Request a new feature, or support for a camera/lens that you would like to use in Capture One.
What problem do you see this solving?
I use colour tags to quickly filter photos. It would be useful to be able to specify my own labels for each colour tag, such as 'First pick', 'Maybe', 'No', 'HDR' and 'Pano'.These custom labels need to display in the Adjustments, Color tag menu.
When was the last time you were affected by this lack of functionality, or specific tool?
Currently while I am reviewing large numbers of images from a 3 week trip
Current workaround
Are you using any workarounds or other solutions to achieve your goals in Capture One? Red, yellow and Green tags are easy mapped to the key pad.

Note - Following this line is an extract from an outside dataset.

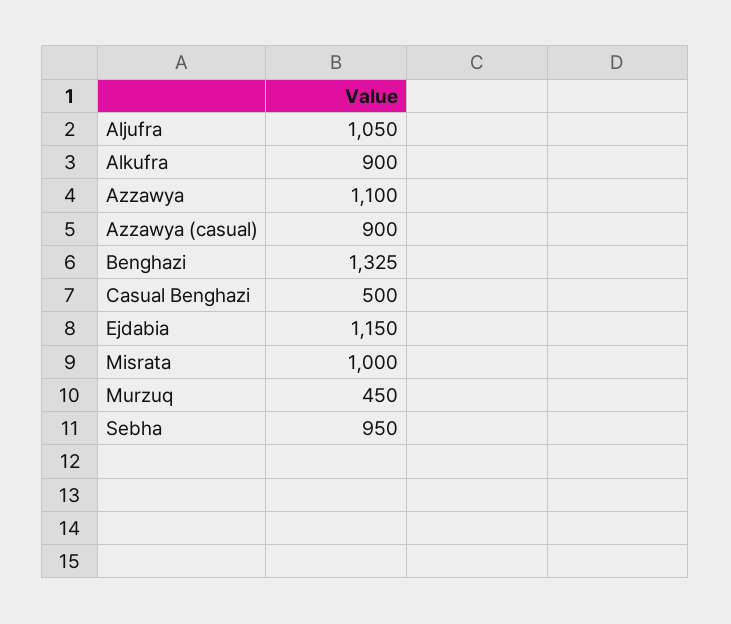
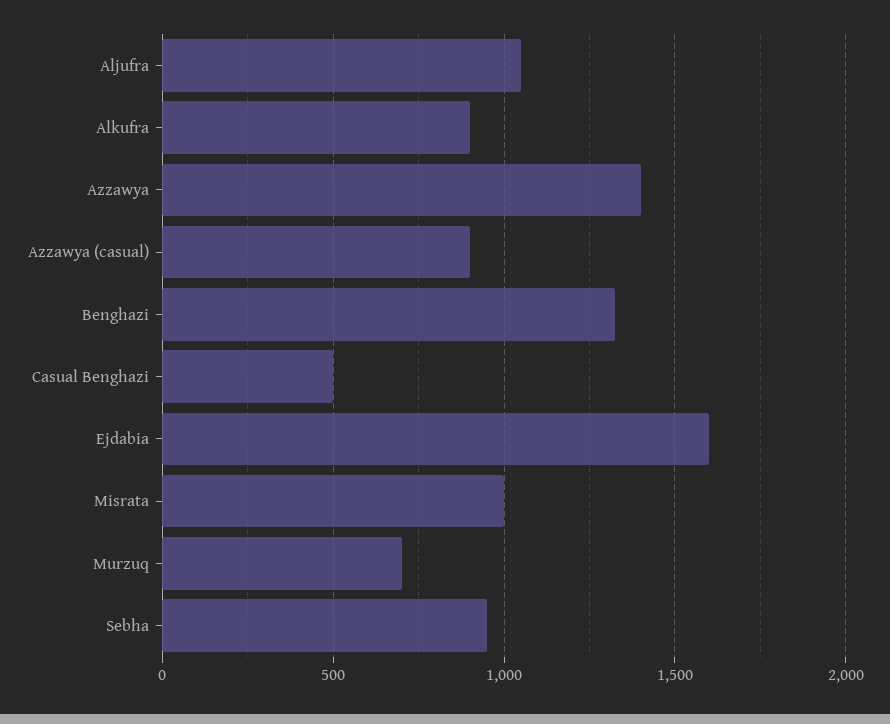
Azzawya: 1100 -> 1400
Ejdabia: 1150 -> 1600
Murzuq: 450 -> 700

I do find that I have to stop and think when I am looking at HDR or panos. I need a postit note stuck to the side of the monitor to remind me! |
+1, I really need this feature. This was great to have in Lightroom and it would make switching to CaptureOne Pro even better.
My use case is that I like to separate my crops so I know exactly which ones I should export for Facebook, Instagram square, Instagram Vertical, Instagram Landscape, Print, etc.
My desire is for quick and simple visualisation on screen
I would suggest that the display label for each colour tag is held in the catalog or session database to allow meaning of colour tags to be changed depending on project requirements. A default set could be configured at the application level or stored in catalog/session templates.
As for moving the metadata between different applications, I assume that the colour tag is currently simply exported as is and I would not change this behaviour. This allows other applications to be configured as needed (and where possible)
The current non-standardised usage of colour codes is potentially manageable in so far as there are not so many different "standards" and that offers at least some possibilities to write "conversion" tables for sharing tagged images between applications.
As soon as the option to create personalise "names" for the "colours" is introduced one can forget any such conversion ability. That might even apply to a single user where their use of certain colours (for quick and simple visualisation on screen) may change over time - or even project to project.
Surely a better solution would be to use a different field and make it available to users on screen - be it an existing field slightly re-purposed or a new field or fields for users to use as they wish.
The downside of using a text field rather that a colour spot is that it requires more screen real estate to display and text is less readily helpful than a simple colour based visual indicator for many purposes.
Maybe the chosen text field, existing or new, could have a small icon associated with it and the icon be colour codable. That way users would have a specific field for use with a descriptive text AND a coloured icon for display for visual grouping and where screen or print space is limited.
If users choose to change the meaning of such a an icon/colour code combination they might need to consider how they deal with that over time. I would suggest that the text field and icon are both saved in the edit details, thus allowing historic meanings to be fully understood as they are or easily selected for some future adjustment is a user's use of the feature changes over time.
My view on such matters has long been that it is usually better to offer new functionality rather than try to hack some existing "industry Standard" approach to make it fit (badly) - no matter how poorly the "standard" has been deployed up to now.
The color labels differ between apps for sure. They differ between Adobe and Capture One. macOS uses even different color labels to values mapping. Color Label sets and their values are not standardized.
Thew colour codes are not that kind of hard, well thought standard... apps like Lyn can't show colour codes in another language than English, meaning, in German or French only "orange" slips through form one app to Lyn. They corrected it, but basically it's just a name. Bridge and a lot of other apps already have a look-up-table, showing the colour (which doesn't have to be limited to 5 or 8 but within the app can't be increased) and a "translation" into their meaning.
I do use colour tags for more than only one task and do the selection by rating. So, to me the "colour meaning" sometimes has a short life. For lens comparisons I use colour labels as very basic manufacturer code. The "exported icon" is to tiny to be seen in an overview, therefore I colour tag sometimes also the exports.
In the browser I only can see the filename, ratings and colour tags. And I don't want to mess around with filenames.
I support the idea as no one has to use it but some will find it helpful.
> SFA: ... colour codes between different software applications?
Label differences is a well known trouble issue.
https://community.adobe.com/t5/lightroom-classic-discussions/export-lightroom-color-labels-to-jpeg-metadata/td-p/8835954
How would this work with the "standardisation" of colour codes between different software applications?
Being able to give meaning/interpretation would finally make them useful for me - right now I have no idea what I could use them for, colours are just colours.
This needs to be pinned and seen by more of the community to hopefully get this implemented.
Excellent suggestion...C1, it can be easily implemented... Please do it :)
YEEEEEEEEEES PLEASE. And could that custom name be a token for export filename or (better) for folder naming too.